*Input data:*
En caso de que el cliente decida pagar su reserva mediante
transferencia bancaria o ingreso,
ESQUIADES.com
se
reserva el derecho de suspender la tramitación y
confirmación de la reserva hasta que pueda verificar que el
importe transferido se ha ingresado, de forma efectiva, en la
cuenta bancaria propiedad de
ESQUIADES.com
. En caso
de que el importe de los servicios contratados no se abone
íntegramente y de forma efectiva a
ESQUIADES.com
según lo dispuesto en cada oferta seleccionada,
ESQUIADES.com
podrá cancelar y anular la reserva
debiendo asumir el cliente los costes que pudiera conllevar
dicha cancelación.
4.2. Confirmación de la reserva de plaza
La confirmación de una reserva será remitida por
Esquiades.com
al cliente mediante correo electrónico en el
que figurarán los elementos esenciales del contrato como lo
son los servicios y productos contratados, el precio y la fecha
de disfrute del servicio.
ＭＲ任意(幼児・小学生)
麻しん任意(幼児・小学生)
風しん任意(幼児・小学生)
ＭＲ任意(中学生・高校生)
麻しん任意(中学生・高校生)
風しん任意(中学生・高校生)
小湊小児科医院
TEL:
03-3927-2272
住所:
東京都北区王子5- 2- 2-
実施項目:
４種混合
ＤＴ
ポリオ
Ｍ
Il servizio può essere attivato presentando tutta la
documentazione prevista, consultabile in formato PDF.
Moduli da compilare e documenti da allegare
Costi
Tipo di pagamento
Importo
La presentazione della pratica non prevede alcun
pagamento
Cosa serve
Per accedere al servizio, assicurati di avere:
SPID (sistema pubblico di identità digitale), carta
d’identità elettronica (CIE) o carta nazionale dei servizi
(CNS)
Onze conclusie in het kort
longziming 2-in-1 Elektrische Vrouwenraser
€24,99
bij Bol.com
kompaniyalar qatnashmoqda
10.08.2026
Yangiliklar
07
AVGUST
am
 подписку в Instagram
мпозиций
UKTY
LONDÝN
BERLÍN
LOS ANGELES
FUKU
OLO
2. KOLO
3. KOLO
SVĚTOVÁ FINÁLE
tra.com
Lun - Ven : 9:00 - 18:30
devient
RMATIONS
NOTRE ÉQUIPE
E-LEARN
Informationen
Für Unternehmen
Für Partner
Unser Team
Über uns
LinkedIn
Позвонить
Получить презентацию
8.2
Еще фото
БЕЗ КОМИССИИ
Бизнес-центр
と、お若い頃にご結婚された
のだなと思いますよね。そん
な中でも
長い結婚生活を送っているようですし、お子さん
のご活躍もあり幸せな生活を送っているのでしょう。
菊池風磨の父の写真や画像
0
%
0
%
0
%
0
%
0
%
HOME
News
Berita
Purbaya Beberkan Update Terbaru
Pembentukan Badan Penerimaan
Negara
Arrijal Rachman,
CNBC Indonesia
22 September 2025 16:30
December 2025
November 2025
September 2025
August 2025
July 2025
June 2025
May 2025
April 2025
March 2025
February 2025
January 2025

*Work request:* When you transcribe the records above, keep every line exactly the same.

*Task answer:*
En caso de que el cliente decida pagar su reserva mediante
transferencia bancaria o ingreso,
ESQUIADES.com
se
reserva el derecho de suspender la tramitación y
confirmación de la reserva hasta que pueda verificar que el
importe transferido se ha ingresado, de forma efectiva, en la
cuenta bancaria propiedad de
ESQUIADES.com
. En caso
de que el importe de los servicios contratados no se abone
íntegramente y de forma efectiva a
ESQUIADES.com
según lo dispuesto en cada oferta seleccionada,
ESQUIADES.com
podrá cancelar y anular la reserva
debiendo asumir el cliente los costes que pudiera conllevar
dicha cancelación.
4.2. Confirmación de la reserva de plaza
La confirmación de una reserva será remitida por
Esquiades.com
al cliente mediante correo electrónico en el
que figurarán los elementos esenciales del contrato como lo
son los servicios y productos contratados, el precio y la fecha
de disfrute del servicio.
ＭＲ任意(幼児・小学生)
麻しん任意(幼児・小学生)
風しん任意(幼児・小学生)
ＭＲ任意(中学生・高校生)
麻しん任意(中学生・高校生)
風しん任意(中学生・高校生)
小湊小児科医院
TEL:
03-3927-2272
住所:
東京都北区王子5- 2- 2-
実施項目:
４種混合
ＤＴ
ポリオ
Ｍ
Il servizio può essere attivato presentando tutta la
documentazione prevista, consultabile in formato PDF.
Moduli da compilare e documenti da allegare
Costi
Tipo di pagamento
Importo
La presentazione della pratica non prevede alcun
pagamento
Cosa serve
Per accedere al servizio, assicurati di avere:
SPID (sistema pubblico di identità digitale), carta
d’identità elettronica (CIE) o carta nazionale dei servizi
(CNS)
Onze conclusie in het kort
longziming 2-in-1 Elektrische Vrouwenraser
€24,99
bij Bol.com
kompaniyalar qatnashmoqda
10.08.2026
Yangiliklar
07
AVGUST
am
 подписку в Instagram
мпозиций
UKTY
LONDÝN
BERLÍN
LOS ANGELES
FUKU
OLO
2. KOLO
3. KOLO
SVĚTOVÁ FINÁLE
tra.com
Lun - Ven : 9:00 - 18:30
devient
RMATIONS
NOTRE ÉQUIPE
E-LEARN
Informationen
Für Unternehmen
Für Partner
Unser Team
Über uns
LinkedIn
Позвонить
Получить презентацию
8.2
Еще фото
БЕЗ КОМИССИИ
Бизнес-центр
と、お若い頃にご結婚された
のだなと思いますよね。そん
な中でも
長い結婚生活を送っているようですし、お子さん
のご活躍もあり幸せな生活を送っているのでしょう。
菊池風磨の父の写真や画像
0
%
0
%
0
%
0
%
0
%
HOME
News
Berita
Purbaya Beberkan Update Terbaru
Pembentukan Badan Penerimaan
Negara
Arrijal Rachman,
CNBC Indonesia
22 September 2025 16:30
December 2025
November 2025
September 2025
August 2025
July 2025
June 2025
May 2025
April 2025
March 2025
February 2025
January 2025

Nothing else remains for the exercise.